Neighbours called it “that crazy house.” And its owner Truus Schroder wasn’t pleased to learn her children were sometimes ostracized – all because the home looked noticeably different from others on the street.
Today “that crazy house”, located on the edge of the Dutch city of Utrecht, is a UNESCO World Heritage Site. And this year the Rietveld-Schroder house, as it’s known, will receive even more attention than usual.
That’s because 2017 marks the 100th anniversary of De Stijl – the Dutch art movement that had an international impact on modern art and architecture – and perhaps no single building epitomizes The Style more than the Rietveld-Schroder house.
Designed by Dutch Architect Gerrit Rietveld in close collaboration with his client Truus Schroder, the home was considered radical for its time and broke with many architectural standards of the day.
It was built in 1924 and even now the two-storey home with a white façade accented with primary colours, stands out from the other dwellings on the street.
Notable interior features include the flexible and changeable spaces. For example, on the top floor, instead of fixed walls, there are sliding partitions that allow the occupants to create separate rooms (as many as three bedrooms and a living room) when needed, or enjoy an open concept.
Schroder also wanted lots of natural light and a seamless transition between the indoors and the outdoors. To that end, almost every door in the house leads to the exterior. A skylight in the roof above the stairs was installed and other intriguing elements were added such as windows in the dining room that, when opened, appear to make the corner of the home invisible (sometimes called a “disappearing corner.”)

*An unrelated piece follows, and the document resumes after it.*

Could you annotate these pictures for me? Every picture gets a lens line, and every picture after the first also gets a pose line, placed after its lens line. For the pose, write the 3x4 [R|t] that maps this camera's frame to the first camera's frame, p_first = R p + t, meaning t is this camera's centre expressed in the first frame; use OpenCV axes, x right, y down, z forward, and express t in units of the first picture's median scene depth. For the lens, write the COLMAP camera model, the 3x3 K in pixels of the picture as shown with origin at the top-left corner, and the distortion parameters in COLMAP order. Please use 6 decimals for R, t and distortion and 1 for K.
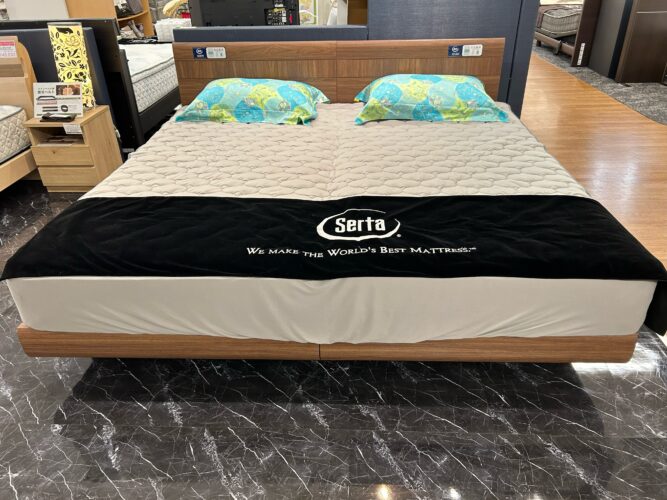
lens RADIAL K [[499.7, 0, 333.1], [0, 499.7, 249.7], [0, 0, 1]] dist [0.024816, -0.017693]
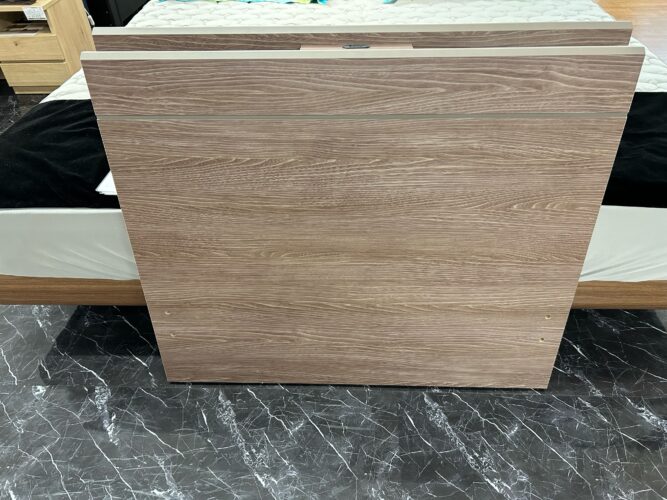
lens RADIAL K [[499.7, 0, 334.3], [0, 499.7, 249.0], [0, 0, 1]] dist [0.024816, -0.017693]
pose [[0.999961, -0.008531, 0.002395, -0.068847], [0.007934, 0.982363, 0.186815, -0.024812], [-0.003946, -0.186788, 0.982392, 0.242861]]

That wasn’t the only optical illusion. Rietveld had planned to build the entire home using prefabricated concrete, but that turned out to be too costly. Instead he settled on reinforced concrete for the foundation and balconies only and used bricks for the rest of the home. They were then covered in a layer of stucco.
Rietveld, who started his career a furniture maker, also designed the home’s hanging lamps and the now famous red-blue chair – in classic De Stijl colours. (Other versions of the chair can be found in various museums throughout Holland including the Rijksmuseum).
Schroder, a widow, moved into the home with her three children in 1924 and lived there until her death in 1985. She had chosen the location of the house at Prins Hendriklaan 50 for the expansive view over the polder landscape. But unfortunately, a four-lane motorway with a viaduct was later constructed nearby, obscuring the view and prompting Rietveld to complain that the home had lost is spatial meaning.
Today the home is open for guided tours, though advance reservation is required because only 12 people are admitted at any one time. Through the audio guide, visitors learn that Rietveld didn’t just design the house. He also lived in it. He had a studio on the ground floor of the home from 1925 to 1933. After his wife died, he moved in with Schroder. He died in the house in 1964, one day after his 76th birthday.